Understanding and modulating apoptosis therefore has great potential for the treatment of human diseases: down-regulating apoptotic death may mitigate the severity of degenerative disorders or prevent cell death and subsequent neurological deficits after stroke and spinal cord injuries. However, targeted enhancement of apoptosis is regarded beneficial for the treatment of conditions, in which aberrant cellular proliferation is observed, such as cancer.

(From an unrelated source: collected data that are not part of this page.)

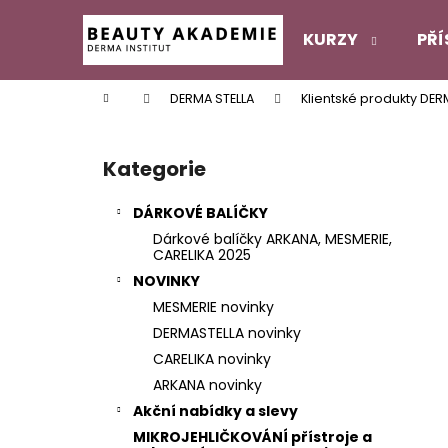
K
Přejít
na
o
KURZY
PŘÍ
obsah
Zpět
Zpět
š
do
do
í
Domů
DERMA STELLA
Klientské produkty DER
k
obchodu
obchodu
P
o
Kategorie
Přeskočit
s
kategorie
t
DÁRKOVÉ BALÍČKY
r
Dárkové balíčky ARKANA, MESMERIE,
a
CARELIKA 2025
n
NOVINKY
n
MESMERIE novinky
í
DERMASTELLA novinky
p
CARELIKA novinky
a
ARKANA novinky
n
Akční nabídky a slevy
e
MIKROJEHLIČKOVÁNÍ přístroje a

Approaches to modulate Apoptosis

Apoptosis is a carefully orchestrated process within the cell involving multiple proteins and various pathways. The process of programmed cell death can be stopped at several points by intracellular anti-apoptotic proteins.
Apoptosis can be initiated by extrinsic as well as intrinsic pathways. The “extrinsic“ pathway is controlled by so-called death ligand systems like the CD95 system. CD95 (also known as Fas or Apo-1) is located on the cell surface and is activated through binding to its cognate ligand, CD95L (also known as FasL). Activation of death receptors very rapidly triggers the so-called caspase cascade, an intracellular cascade of cysteine proteases that ultimately results in shrinkage, fragmentation and death of the cell.
The “intrinsic” apoptosis pathway is induced by stress stimuli, which result in the perturbation of mitochondria influencing a complex system of proteins promoting and inhibiting the release of proteins into the cell. As a result, the mitochondria react to the stress by releasing, e. g. cytochrome C, into the cell. Once released, these proteins also trigger the caspase cascade, which eventually leads to cell death.
Apogenix reckons that preventing the initiation of the apoptotic process as early as possible, i.e. outside the cell, is more effective than interfering with it once it has started inside the cell. Therefore, Apogenix is pursuing different approaches all aimed at either apoptosis modulators or apoptosis receptor ligands to modulate apoptosis for therapeutic purposes:

  • Blocking apoptosis by neutralizing apoptosis-inducing ligands, e.g. for the prevention of acute “Graft-versus-Host Disease”
  • Re-establishing apoptosis by sensitizing cells to apoptotic signals, e. g. for the treatment of cancer, or
  • Stimulating apoptosis by apoptosis receptor ligands that induce targeted cell death in specific cells, e. g. tumor cells.